Screenshot-2010.03.30-15.55

As you can see from my Delivery Status screenshot to the right, both the new TiVo and the iPad are en route to my house right now, and I can’t say which one I am more excited about. The iPad is more of a work thing, so I guess TiVo has my heart. By the way, Amazon has a deal on the new TiVo that gets you a $50 credit toward movie downloads, but if you already own a TiVo, you can get an upgrade deal that may be more enticing. Mine will arrive just barely in time for the last game of March Madness.

But let’s talk about the iPad. Game developers are making their launch announcements, Apple has released iTunes 9.1 with support for book synchronization, and Microsoft is saying “Hey, me too!

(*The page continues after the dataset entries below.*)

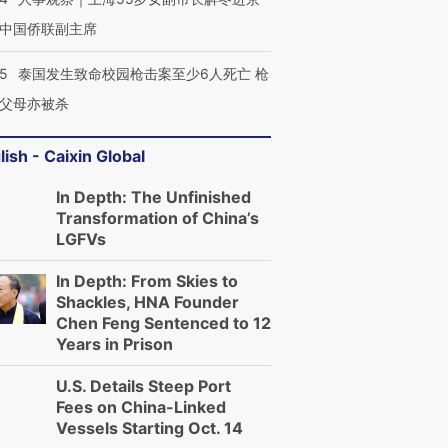
中国侨联副主席
45
泰国发生致命校园枪击案至少6人死亡 枪
父母亦被杀
lish - Caixin Global
In Depth: The Unfinished
Transformation of China’s
LGFVs
In Depth: From Skies to
Shackles, HNA Founder
Chen Feng Sentenced to 12
Years in Prison
U.S. Details Steep Port
Fees on China-Linked
Vessels Starting Oct. 14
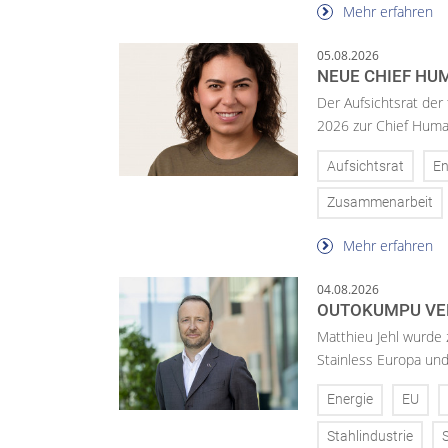
Mehr erfahren
05.08.2026
NEUE CHIEF HUM
Der Aufsichtsrat der
2026 zur Chief Huma
Aufsichtsrat
En
Zusammenarbeit
Mehr erfahren
04.08.2026
OUTOKUMPU VE
Matthieu Jehl wurde
Stainless Europa un
Energie
EU
Stahlindustrie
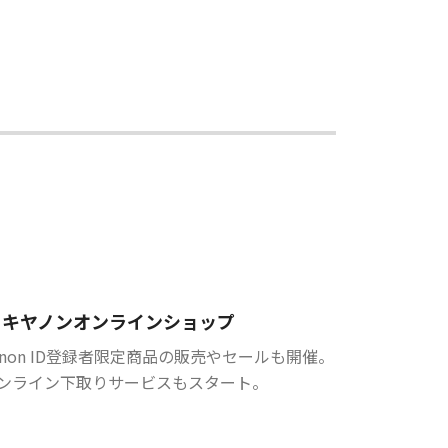
キヤノンオンラインショップ
anon ID登録者限定商品の販売やセールも開催。
ンライン下取りサービスもスタート。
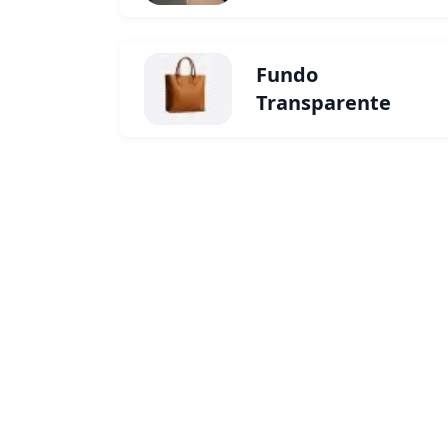
Fundo
Transparente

Will it be a “game changer?” Well, it won’t be the end of paperbacks, if that’s what you’re asking, but it could contribute to the demise of newspapers as we know them. They’ve already been spiraling toward a disastrous fate for the past 10 years, and now many local newspapers are going out of business or at least reducing their output to a few measly pages.

Rumors are that magazine and newspaper subscriptions will be able to be purchased on the iPad bookstore, which could mean that even more people bypass the tree-based-media in favor of the new electronic one. But how many of us are actually paying for news anyway these days? Reading the newspaper is so grandpa.

I would buy a magazine on the iPad, but only like I buy the paper ones – as a one-off, while I’m in the airport. That’s probably when I would buy a book as well, because I think at home, in the comfort of my bed, I want to bend the binding backwards, feel the coarseness of the paper, and smell the ink. And I don’t want to be tempted to just exit out and play a game of Trenches.

Another way the iPad may change the future is in the way that colleges distribute textbooks. Seton Hill University made headlines today when they announced they would be the first school to give an iPad to every new student this fall. I imagine the added expense will be offset by the lower health care costs due to students carrying around 50 pounds less of books on their back.